Sir Matthew Nathan

Sir Matthew Nathan (1862-1939) was under-secretary for Ireland, a key role in the British administration of the country, from October 1914 until he resigned, along with Chief Secretary Augustine Birrell, in May 1916 after failing to predict the 1916 Easter Rebellion. A royal commission of inquiry into the rebellion criticised both men.

Under Secretary Sir Matthew Nathan and Chief Secretary to the Lord Lieutenant of Ireland Augustine Birrell leaving the Royal Commission into the events of the Rising

Under Secretary Sir Matthew Nathan and Chief Secretary to the Lord Lieutenant of Ireland Augustine Birrell leaving the Royal Commission into the events of the Rising

Nathan was born on January 3rd 1862, one of nine children of a Jewish couple, Jonah and Miriam Nathan (née Jacobs) of London.

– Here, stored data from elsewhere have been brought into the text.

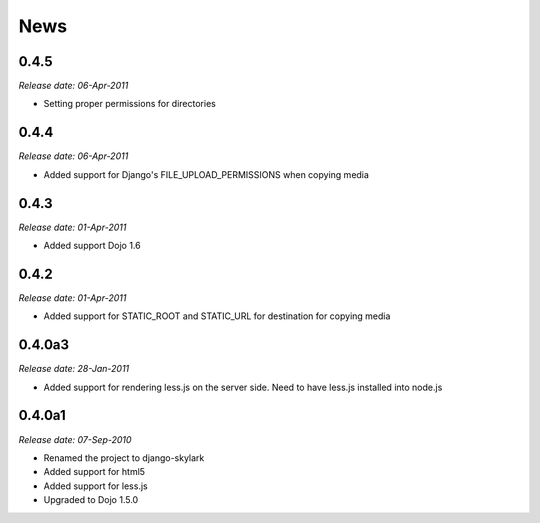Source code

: News
====

0.4.5
-----

*Release date: 06-Apr-2011*

* Setting proper permissions for directories


0.4.4
-----

*Release date: 06-Apr-2011*

* Added support for Django's FILE_UPLOAD_PERMISSIONS when copying media

0.4.3
-----

*Release date: 01-Apr-2011*

* Added support Dojo 1.6

0.4.2
-----

*Release date: 01-Apr-2011*

* Added support for STATIC_ROOT and STATIC_URL for destination for copying media


0.4.0a3
-------

*Release date: 28-Jan-2011*

* Added support for rendering less.js on the server side. Need to have less.js installed into node.js

0.4.0a1
-------

*Release date: 07-Sep-2010*

* Renamed the project to django-skylark
* Added support for html5
* Added support for less.js
* Upgraded to Dojo 1.5.0

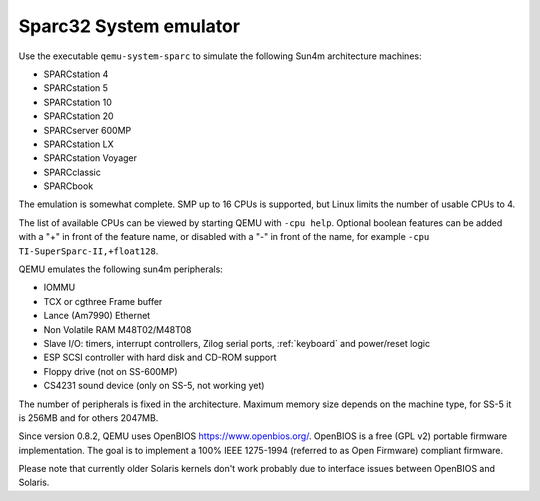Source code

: .. _Sparc32-System-emulator:

Sparc32 System emulator
-----------------------

Use the executable ``qemu-system-sparc`` to simulate the following Sun4m
architecture machines:

-  SPARCstation 4

-  SPARCstation 5

-  SPARCstation 10

-  SPARCstation 20

-  SPARCserver 600MP

-  SPARCstation LX

-  SPARCstation Voyager

-  SPARCclassic

-  SPARCbook

The emulation is somewhat complete. SMP up to 16 CPUs is supported, but
Linux limits the number of usable CPUs to 4.

The list of available CPUs can be viewed by starting QEMU with ``-cpu help``.
Optional boolean features can be added with a "+" in front of the feature name,
or disabled with a "-" in front of the name, for example
``-cpu TI-SuperSparc-II,+float128``.

QEMU emulates the following sun4m peripherals:

-  IOMMU

-  TCX or cgthree Frame buffer

-  Lance (Am7990) Ethernet

-  Non Volatile RAM M48T02/M48T08

-  Slave I/O: timers, interrupt controllers, Zilog serial ports,
   :ref:`keyboard` and power/reset logic

-  ESP SCSI controller with hard disk and CD-ROM support

-  Floppy drive (not on SS-600MP)

-  CS4231 sound device (only on SS-5, not working yet)

The number of peripherals is fixed in the architecture. Maximum memory
size depends on the machine type, for SS-5 it is 256MB and for others
2047MB.

Since version 0.8.2, QEMU uses OpenBIOS https://www.openbios.org/.
OpenBIOS is a free (GPL v2) portable firmware implementation. The goal
is to implement a 100% IEEE 1275-1994 (referred to as Open Firmware)
compliant firmware.

Please note that currently older Solaris kernels don't work probably due
to interface issues between OpenBIOS and Solaris.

His father was a partner in a paper-making firm, and his mother, 25 years younger than her husband, had her children tutored at home and was influential in their choices of career. Nathan was commissioned in the Royal Engineers at the age of 18.

After working in the War Office, he served in Africa and India (1884–95) and was appointed secretary of the Colonial Defence Committee. Before his appointment to Ireland, he had served as governor in Sierra Leone and the Gold Coast (1899–1903), Hong Kong (1904–7), and Natal (1907–9). He was given the honorary British titles CMG (1899), KCMG (1902), and GCMG (1908). In 1909-1911 he was secretary of the British Post Office and was later chairman of the Board of Inland Revenue in Britain.

From October 1914, Nathan lived at the under-secretary’s lodge in the Phoenix Park (now the visitor’s centre) and worked at Dublin Castle. He built strong relationships with Irish leaders such as John Dillon, MP of the Irish party. He had previously worked for the British government in Africa and had met Dorothy Stopford Price’s aunt, Alice Stopford Green, through the African Society. Stopford Green, influenced by Roger Casement among others, had set up the society in 1900. Stopford Green’s aim was to campaign against the colonial abuse of Africans, although she was careful to include establishment figures with wider interests in Africa in the society’s remit. The Stopfords and the Nathans became friends and Dorothy spent her Easter holiday in 1916 staying with Sir Matthew in the Phoenix Park.

Nathan learned of the Easter Rebellion at his office at Dublin Castle on April 24th 1916. He had been lulled into a false sense of security by failures in military intelligence, confusion that arose when a planned exercise had been cancelled by Eoin MacNeill, and the capture of Roger Casement during an attempt to bring arms onto Banna Strand in Kerry.

Matthew Nathan

Nathan was reportedly a hard worker on behalf of the British Empire in various parts of the world, and was clearly content to work within the established tradition of British rule in Ireland.

After the ignomy of having to resign over 1916, Nathan spent four years languishing in administrative jobs in London. In 1920, he was appointed governor of Queensland, Australia, and became chancellor of its university in 1922. He retired to a country house in Somerset, and died on 18 April 1939. He was buried in the Jewish cemetery, Willesden, London. His book, The Annals of West Coker, which was not completed at his death, was published in 1957, edited by historian M. M. Postan.